### Required work
1. In the quinoa recipe, how many minutes should the quinoa take to cook fully and absorb the liquid?
2. How would you say this sentence from the quinoa recipe in Spanish: "The squash is done when the pieces appear soft and are beginning to brown."

### Text under study

****

Serves 1-2 (…depending how hungry you are of course)
Ingredients
1/2 c. quinoa, rinsed and drained
1 c. low sodium vegetable broth or filtered water
1 T. olive oil
1 leek, sliced into 1″ pieces
3-4 mushrooms of your choice, thinly sliced
1/3 c. frozen English peas
1 c. roasted butternut squash + 1 t. olive oil
salt & pepper to taste
Directions
Preheat oven to 400 degrees F. Line a baking sheet with parchment paper and set aside. Mix the butternut squash pieces with 1-2 t. olive oil in a large bowl, making sure you coat everything well. Sprinkle with salt and pepper. Spread the squash evenly into a single layer onto the baking tray. Roast for 25 minutes, then stir gently on the tray and rotate before roasting for another 25 minutes. The squash is done when the pieces appear soft and are beginning to brown. Remove from oven and set aside.
To prepare quinoa, place broth or water in a small saucepan and heat on high. Just as it’s beginning to boil, place the rinsed and drained quinoa into the saucepan, reduce to low and cover. Quinoa should be fully cooked with liquid absorbed in 15 minutes and will appear moist, light, and fluffy. Remove from heat, still covered, and set aside.

****

### Dataset entries
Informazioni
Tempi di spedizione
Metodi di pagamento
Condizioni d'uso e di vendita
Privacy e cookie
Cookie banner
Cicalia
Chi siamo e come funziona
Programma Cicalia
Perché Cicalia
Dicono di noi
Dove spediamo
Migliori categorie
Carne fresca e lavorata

****

### Your responses
1. 15 minutes.

2. La calabaza está lista cuando los trozos se ven blandos y empiezan a dorarse.